A camshaft’s role in the engine is to act as something of a brain. It’s responsible for how much air and fuel enters and exits the combustion chamber for a given amount of time. Without the camshaft, an engine simply wouldn’t run. The profile of the camshaft dictates the performance capabilities of the engine. And so, picking the right one for the job can be a bit tricky. Luckily, one particular company has been in the business of developing camshafts since the late ‘70s. And since then, they’ve produced hundreds of camshafts for just about any domestic application regardless of the intended purposes. Meet the COMP Cams XFI camshaft, one of their latest designs in an already-impressive lineup.

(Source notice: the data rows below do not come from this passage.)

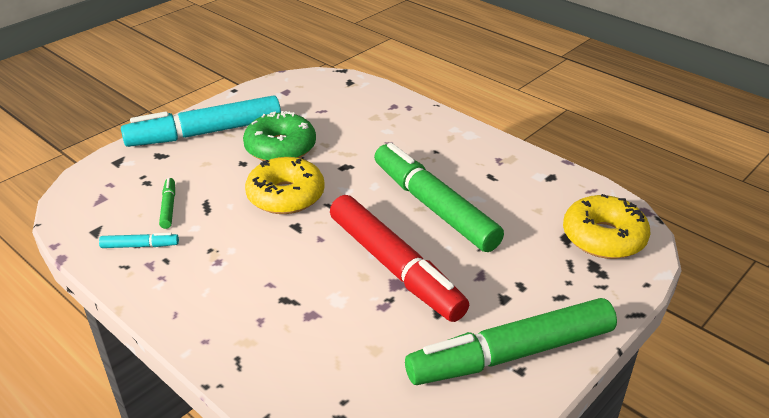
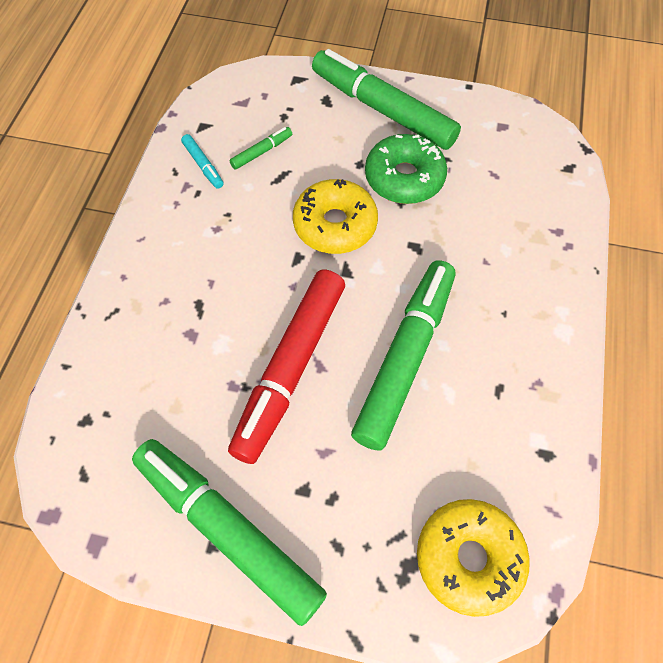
camera: 60 degrees right, 25 degrees up
(205, 133) = (382, 109): turquoise marker -> green marker

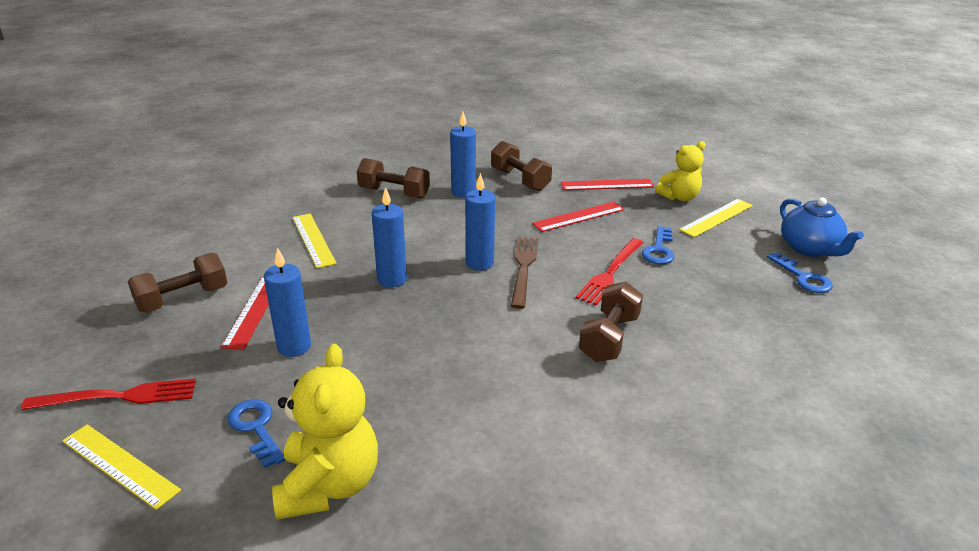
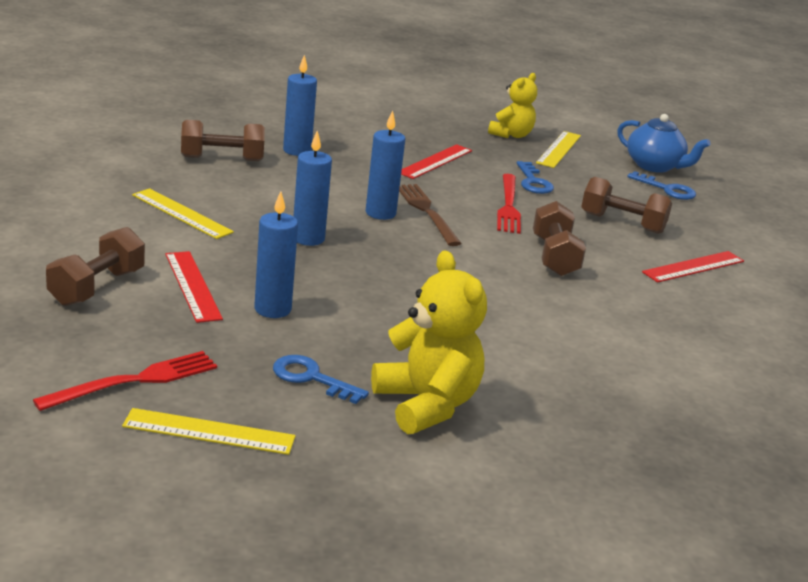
camera: 30 degrees left, 5 degrees down
(520, 180) = (344, 133): brown dumbbell -> brown dumbbell (622, 223)
(607, 185) = (435, 130): red ruler -> red ruler (693, 267)

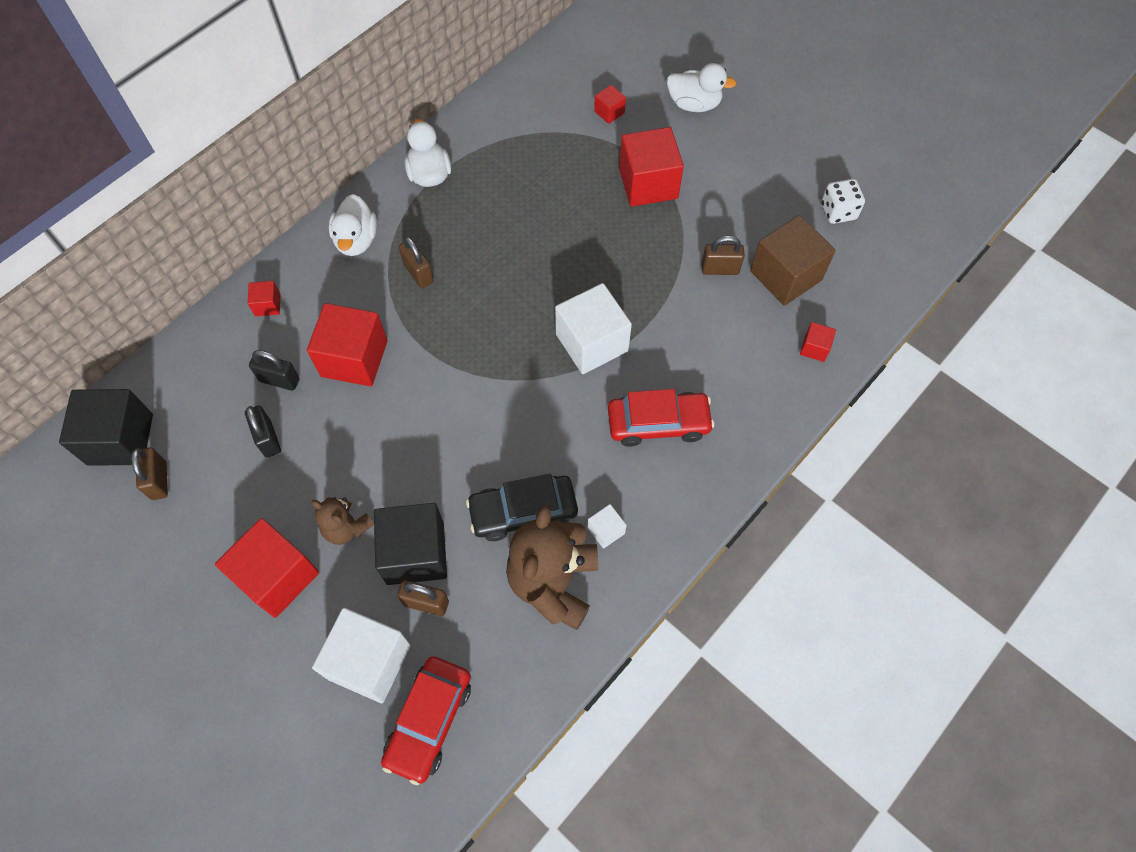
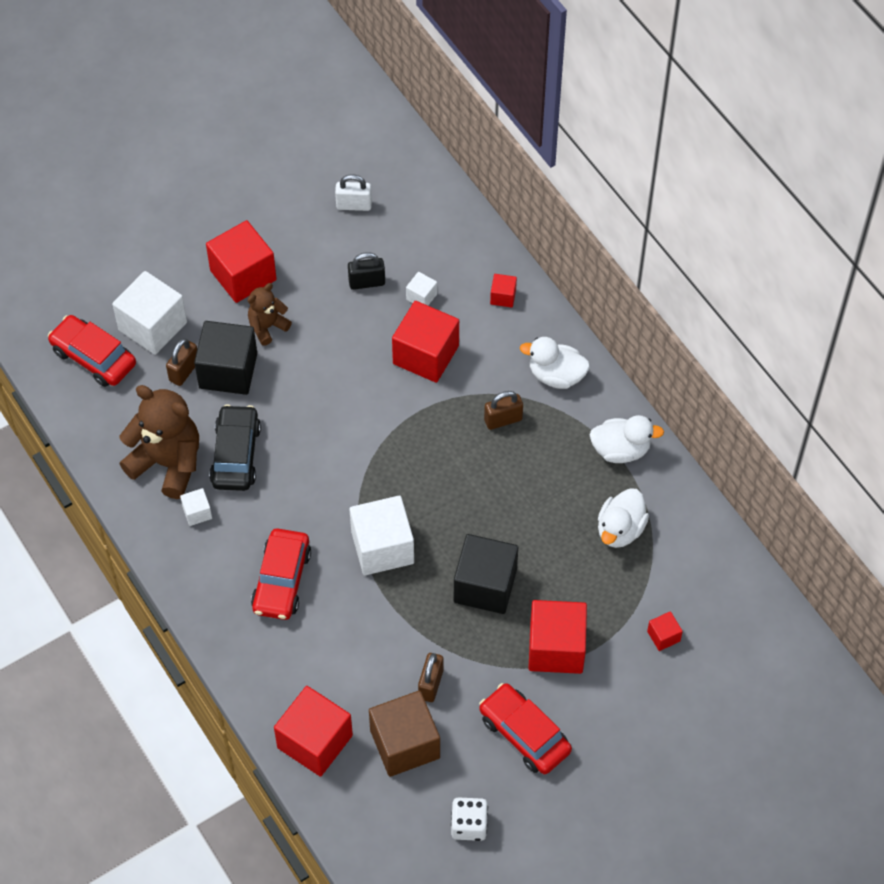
camera: 105 degrees right, 5 degrees down
(120, 439) = (400, 182): black cube -> black cube (485, 585)
(159, 480) = (354, 205): brown padlock -> white padlock
(279, 380) = (421, 296): black padlock -> white cube
(694, 104) = (654, 726): white duck -> white duck (620, 529)
(739, 190) = (524, 734): none -> red car
(814, 348) = (315, 741): red cube -> red cube, size x2.16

Xtreme Fuel Injection (XFI)
XFI stands for Xtreme Fuel Injection. These camshafts are hydraulic roller type cams aimed specifically at fuel injected engines. For a refresher, roller lifters have a few advantages over flat tappet designs. One in particular is that they allow for a much more aggressive lobe profile. This, in combination with the exceptionally wide lobe separation angle on this line of cams, makes for major gains in response and performance. COMP Cams has these camshafts ground to perform on a street performance level, along with mid-range power and (of course) top end as well. This makes it easy for any builder to take advantage of the camshaft, whether it’s on the street or the track.
This isn’t the first line of hydraulic roller cams COMP has introduced, but they are distinguished from the others. We all know that camshafts can only do so much on their own. That’s why COMP Cams designed these cams to work in conjunction with some other valve train modifications, aimed at the same engine platforms. To get the best performance out of these camshafts, COMP recommends the use of their EFI cylinder heads and intake manifolds. Additionally, they suggest that the engine uses bee hive valve springs and the Pro Magnum increased ratio rocker arms. Doing so will give the engine all the tools it needs to put the cam profile to use.
Roller vs Flat Tappet Cams
Roller camshafts have been around for a long time. Some of the engines for which these XFI cams are available, already come equipped with roller cams. Others are set up from the factory with flat tappet cams. As we said, roller cams can have more aggressive angles on their lobes; this is because of roller lifters. With flat tappet camshafts, if the grind is too aggressive, the edge of the lifter itself would dig into the lobe of the cam. Roller lifters don’t have that problem. This means that even with the same amount of lift, roller cams can have much longer duration than flat tappet cams.
The XFI grind uses wider lobe separation angles so they can keep duration without overlap. But one thing to keep in mind is that flat tappet cams are ground in a way to keep the cam still as it rotates. Roller cams are not designed like this. Therefore, when installing a roller cam, a cam plate will have to be installed to keep it from moving back and forth.
As for real world performance, the COMP Cams CFI camshafts are on the more aggressive side. They do have street grinds available but they will be less practical than other choices, and aren’t recommended for the faint of heart. This camshaft is available for Ford small block platforms along with Chevy’s LS, LT, and small block engines. They are an excellent choice for late model builds, along with engines that still utilize fuel injection fuel delivery systems. These cams can be purchased individually and will run right around the $300 mark at retail cost. COMP Cams has always done an excellent job of catering to customers’ needs, so they also offer complete kits featuring this camshaft. Those will run around $800 at retail, but everything you need is right there for you.